### INPUT DATA
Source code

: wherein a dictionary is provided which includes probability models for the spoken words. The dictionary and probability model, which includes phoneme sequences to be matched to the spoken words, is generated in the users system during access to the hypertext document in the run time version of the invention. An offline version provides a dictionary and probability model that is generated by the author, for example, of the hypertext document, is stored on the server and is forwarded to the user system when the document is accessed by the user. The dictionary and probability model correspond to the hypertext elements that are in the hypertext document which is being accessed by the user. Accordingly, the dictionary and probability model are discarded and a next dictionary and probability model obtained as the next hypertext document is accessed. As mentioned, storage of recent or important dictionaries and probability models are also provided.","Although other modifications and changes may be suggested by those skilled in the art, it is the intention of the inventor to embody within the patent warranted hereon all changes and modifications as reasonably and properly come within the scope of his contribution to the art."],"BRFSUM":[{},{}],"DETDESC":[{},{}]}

* * *

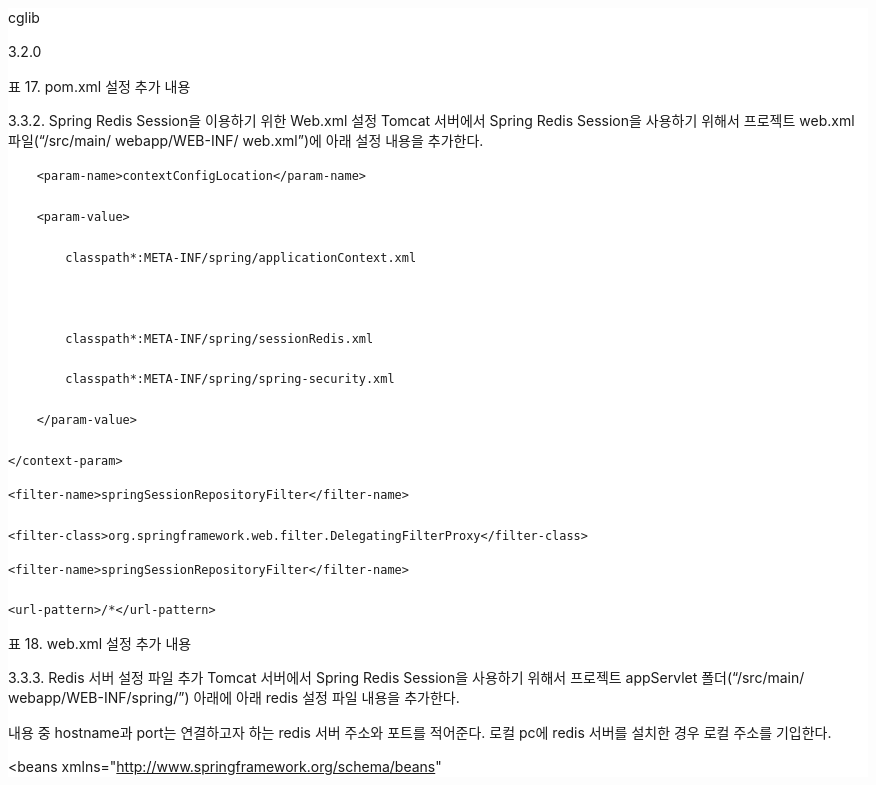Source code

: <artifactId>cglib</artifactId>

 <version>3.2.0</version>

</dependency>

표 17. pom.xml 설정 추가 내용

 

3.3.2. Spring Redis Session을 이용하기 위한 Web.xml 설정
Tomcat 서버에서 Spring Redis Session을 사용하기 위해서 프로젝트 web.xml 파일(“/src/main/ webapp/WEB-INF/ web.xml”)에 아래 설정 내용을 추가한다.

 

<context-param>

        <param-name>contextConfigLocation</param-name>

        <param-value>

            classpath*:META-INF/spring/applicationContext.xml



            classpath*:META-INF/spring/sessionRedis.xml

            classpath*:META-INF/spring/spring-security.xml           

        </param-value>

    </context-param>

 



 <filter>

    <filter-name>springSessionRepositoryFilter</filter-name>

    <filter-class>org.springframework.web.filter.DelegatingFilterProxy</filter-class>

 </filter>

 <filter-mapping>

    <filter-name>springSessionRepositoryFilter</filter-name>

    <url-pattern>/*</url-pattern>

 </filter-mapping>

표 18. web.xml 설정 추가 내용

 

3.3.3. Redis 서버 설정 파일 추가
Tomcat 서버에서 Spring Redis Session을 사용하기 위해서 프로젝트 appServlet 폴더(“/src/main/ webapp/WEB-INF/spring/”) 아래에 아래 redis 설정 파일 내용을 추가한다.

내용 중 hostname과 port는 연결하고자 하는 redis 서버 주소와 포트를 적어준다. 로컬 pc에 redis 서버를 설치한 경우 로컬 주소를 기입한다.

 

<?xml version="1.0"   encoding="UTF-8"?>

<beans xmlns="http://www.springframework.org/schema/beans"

* * *

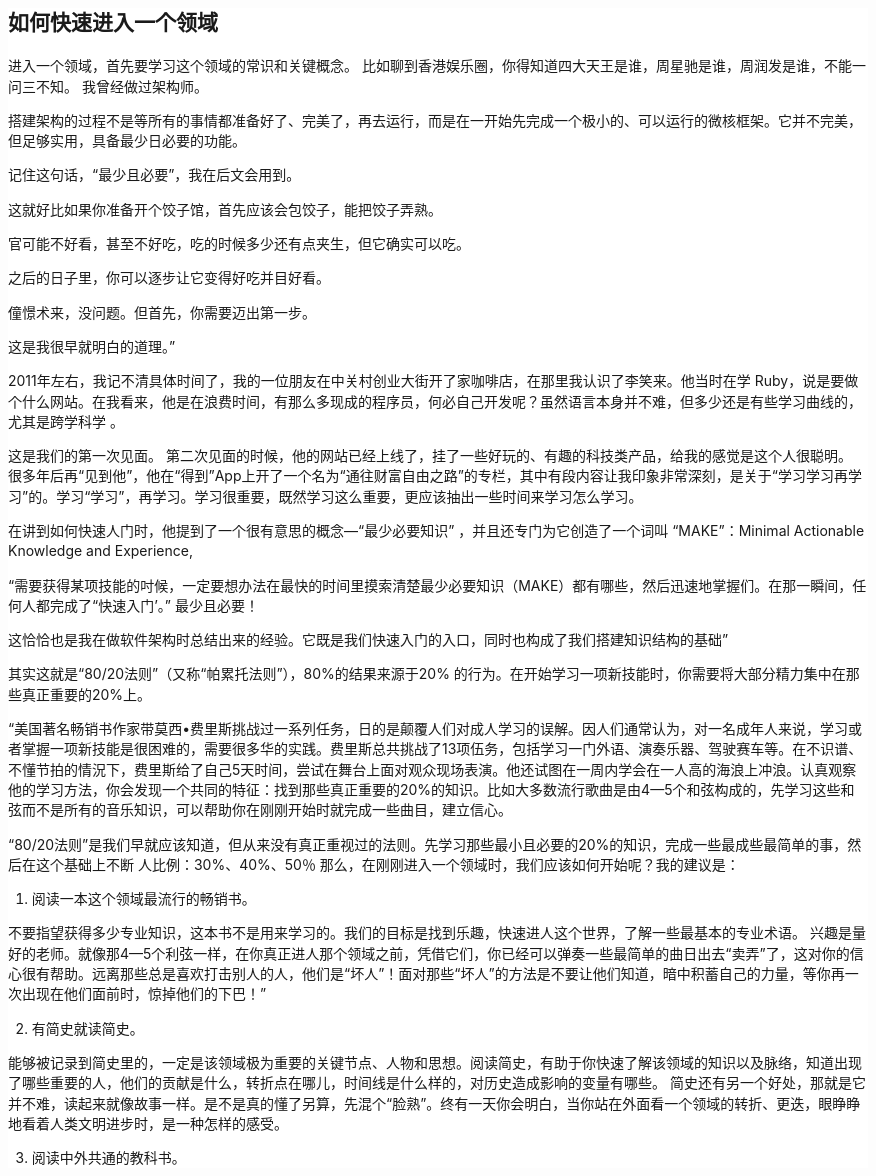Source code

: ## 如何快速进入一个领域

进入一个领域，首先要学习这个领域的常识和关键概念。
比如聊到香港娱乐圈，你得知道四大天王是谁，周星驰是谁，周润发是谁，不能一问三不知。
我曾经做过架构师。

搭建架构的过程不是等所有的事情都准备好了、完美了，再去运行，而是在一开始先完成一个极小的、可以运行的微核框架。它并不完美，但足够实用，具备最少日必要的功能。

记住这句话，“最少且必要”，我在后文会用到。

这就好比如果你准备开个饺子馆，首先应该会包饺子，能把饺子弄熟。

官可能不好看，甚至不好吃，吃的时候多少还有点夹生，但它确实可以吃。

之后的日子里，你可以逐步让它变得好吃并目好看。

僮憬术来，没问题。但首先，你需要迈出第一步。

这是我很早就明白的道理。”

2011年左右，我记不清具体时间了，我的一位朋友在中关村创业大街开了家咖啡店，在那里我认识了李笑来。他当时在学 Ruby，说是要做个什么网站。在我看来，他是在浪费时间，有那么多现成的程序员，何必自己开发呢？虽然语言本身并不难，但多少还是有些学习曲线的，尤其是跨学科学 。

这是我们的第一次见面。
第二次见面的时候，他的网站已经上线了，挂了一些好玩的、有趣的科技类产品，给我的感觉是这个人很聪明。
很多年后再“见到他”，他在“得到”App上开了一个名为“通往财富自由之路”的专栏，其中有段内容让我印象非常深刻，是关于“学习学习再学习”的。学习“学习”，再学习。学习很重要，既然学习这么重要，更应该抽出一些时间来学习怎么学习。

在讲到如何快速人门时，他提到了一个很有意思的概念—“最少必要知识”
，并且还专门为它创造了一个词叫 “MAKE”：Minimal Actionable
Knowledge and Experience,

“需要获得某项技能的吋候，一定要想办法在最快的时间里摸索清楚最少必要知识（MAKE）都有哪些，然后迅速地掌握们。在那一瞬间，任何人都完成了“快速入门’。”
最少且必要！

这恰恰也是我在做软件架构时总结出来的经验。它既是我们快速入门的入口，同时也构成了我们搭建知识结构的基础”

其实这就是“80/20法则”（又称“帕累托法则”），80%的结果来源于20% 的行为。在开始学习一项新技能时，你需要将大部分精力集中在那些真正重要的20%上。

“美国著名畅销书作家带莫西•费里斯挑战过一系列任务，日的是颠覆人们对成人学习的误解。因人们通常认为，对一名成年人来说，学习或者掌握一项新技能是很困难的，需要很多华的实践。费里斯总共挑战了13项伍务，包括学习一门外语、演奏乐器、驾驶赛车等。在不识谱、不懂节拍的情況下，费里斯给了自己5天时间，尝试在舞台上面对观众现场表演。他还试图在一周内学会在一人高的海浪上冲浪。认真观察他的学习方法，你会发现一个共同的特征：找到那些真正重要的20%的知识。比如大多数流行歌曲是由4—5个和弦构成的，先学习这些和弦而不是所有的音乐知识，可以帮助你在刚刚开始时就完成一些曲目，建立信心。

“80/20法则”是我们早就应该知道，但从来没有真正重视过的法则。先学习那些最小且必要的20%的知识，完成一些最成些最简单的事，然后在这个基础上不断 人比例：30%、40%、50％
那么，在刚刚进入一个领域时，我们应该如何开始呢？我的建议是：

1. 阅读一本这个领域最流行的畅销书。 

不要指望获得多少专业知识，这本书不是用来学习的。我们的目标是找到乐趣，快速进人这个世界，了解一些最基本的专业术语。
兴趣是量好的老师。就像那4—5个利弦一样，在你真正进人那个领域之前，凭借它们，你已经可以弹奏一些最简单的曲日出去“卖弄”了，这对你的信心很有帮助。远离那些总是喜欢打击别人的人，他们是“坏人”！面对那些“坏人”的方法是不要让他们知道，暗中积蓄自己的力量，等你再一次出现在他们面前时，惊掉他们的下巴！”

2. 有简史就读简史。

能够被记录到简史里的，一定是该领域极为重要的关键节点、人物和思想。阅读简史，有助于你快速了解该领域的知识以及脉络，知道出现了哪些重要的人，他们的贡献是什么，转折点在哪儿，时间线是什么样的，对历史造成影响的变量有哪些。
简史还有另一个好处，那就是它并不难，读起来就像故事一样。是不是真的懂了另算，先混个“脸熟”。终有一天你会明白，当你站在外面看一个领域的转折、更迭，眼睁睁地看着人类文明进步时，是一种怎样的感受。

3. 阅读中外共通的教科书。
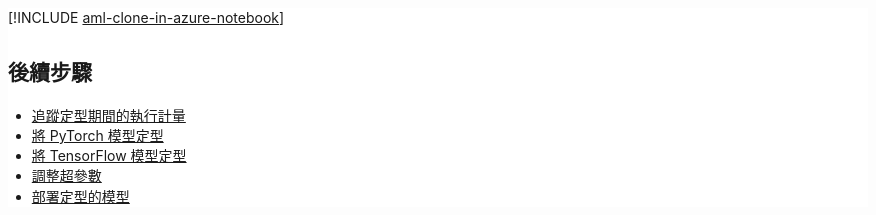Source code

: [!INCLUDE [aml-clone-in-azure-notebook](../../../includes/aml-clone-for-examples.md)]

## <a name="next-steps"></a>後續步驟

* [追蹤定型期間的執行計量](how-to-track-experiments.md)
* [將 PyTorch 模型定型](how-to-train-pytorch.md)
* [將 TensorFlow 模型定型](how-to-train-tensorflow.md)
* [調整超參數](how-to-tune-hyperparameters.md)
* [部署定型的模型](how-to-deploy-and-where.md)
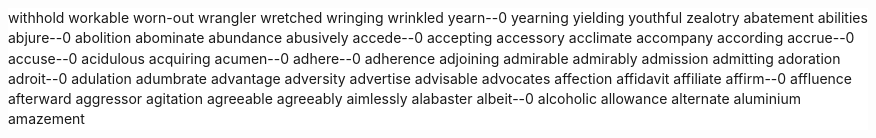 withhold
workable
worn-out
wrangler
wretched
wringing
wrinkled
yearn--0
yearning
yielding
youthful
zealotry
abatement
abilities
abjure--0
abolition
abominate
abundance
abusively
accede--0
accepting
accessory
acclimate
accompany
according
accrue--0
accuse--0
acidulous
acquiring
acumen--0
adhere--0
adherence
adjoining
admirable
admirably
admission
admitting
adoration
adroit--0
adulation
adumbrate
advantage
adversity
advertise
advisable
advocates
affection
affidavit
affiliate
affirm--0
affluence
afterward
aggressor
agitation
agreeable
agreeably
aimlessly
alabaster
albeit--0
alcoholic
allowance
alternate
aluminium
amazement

### WHAT YOU NEED TO DO
Every line containing the word "추가한다" must be copied from the material above.

### FINISHED EXERCISE
Tomcat 서버에서 Spring Redis Session을 사용하기 위해서 프로젝트 web.xml 파일(“/src/main/ webapp/WEB-INF/ web.xml”)에 아래 설정 내용을 추가한다.
Tomcat 서버에서 Spring Redis Session을 사용하기 위해서 프로젝트 appServlet 폴더(“/src/main/ webapp/WEB-INF/spring/”) 아래에 아래 redis 설정 파일 내용을 추가한다.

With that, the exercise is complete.